Pour la grande majorité des répondants, l’entreprise a un rôle à jouer au-delà des missions “naturelles” d’organisation du travail et de production de valeur ajoutée. Si 95% des répondants souhaitent une mission de protection (notamment contre le harcèlement), la majorité rejette une régulation stricte des relations intimes au travail à la mode américaine, où les relations amoureuses sont proscrites en milieu professionnel.

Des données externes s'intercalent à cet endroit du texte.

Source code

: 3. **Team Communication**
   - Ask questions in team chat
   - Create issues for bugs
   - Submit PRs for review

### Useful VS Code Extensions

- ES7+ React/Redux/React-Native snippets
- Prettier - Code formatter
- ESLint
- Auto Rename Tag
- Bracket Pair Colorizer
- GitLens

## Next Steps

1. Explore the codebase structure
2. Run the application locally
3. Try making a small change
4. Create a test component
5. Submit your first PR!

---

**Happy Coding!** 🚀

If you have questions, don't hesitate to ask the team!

Les salariés disent clairement à leur hiérarchie “laissez-nous gérer nos relations intimes” ; en cela, ils rejettent la prohibition américaine. En revanche, ils souhaitent que l’entreprise soit un sanctuaire pour les émotions et qu’elle s’investisse dans une mission sociétale (60 % attendent notamment qu’elle s’investisse contre les violences conjugales).

Envisageable que les règlements intérieurs évoluent

Ph. Hunter Newton. Unsplash

En conclusion, le cabinet Technologia appuie : “Le chemin à emprunter pour les dirigeants et les acteurs de la prévention semble être délicat, entre un laisser-faire pour les personnes consentantes et une régulation des abus et dérives. L’aspiration exprimée par cette étude est de transformer le travail en un espace non seulement dédié à la tâche professionnelle, mais aussi à la sociabilité et aux émotions.”

En effet, 63 % des répondants apprécient que les émotions aient leur place dans le travail. En ce sens, il est envisageable que les règlements intérieurs évoluent. Plutôt que de transformer le lieu de travail en un espace de vie strictement réglementé, ils pourraient le concevoir comme un lieu protégé en renforçant les dispositifs de signalement, en améliorant leur identification et en instaurant une gradation des sanctions ; là où trop souvent un management non formé préfère “regarder ailleurs” parce que ce n’est “pas si grave”.”

Et de pointer : “Quand aurons-nous des assises pour les Référents harcèlement moral, harcèlement sexuel et comportements sexistes, accompagnées de chartes correspondantes ? Dont l’objectif serait d’évaluer les succès obtenus et de dresser une liste des renforcements nécessaires, que ce soit en termes de moyens ou de méthodologies.”

Olivier SCHLAMA

(1) “Le principe constitutionnel en droit français, le respect de la vie privée, interdit aux règlements intérieurs des entreprises de réguler les relations interpersonnelles. Cependant, les entreprises peuvent chercher à encadrer les relations amoureuses au sein du travail en s’assurant de l’absence de conflits d’intérêts et en régulant tout comportement inapproprié découlant de ces relations.”

À lire également sur Dis-Leur !

Souffrance au travail : Il y a encore du boulot !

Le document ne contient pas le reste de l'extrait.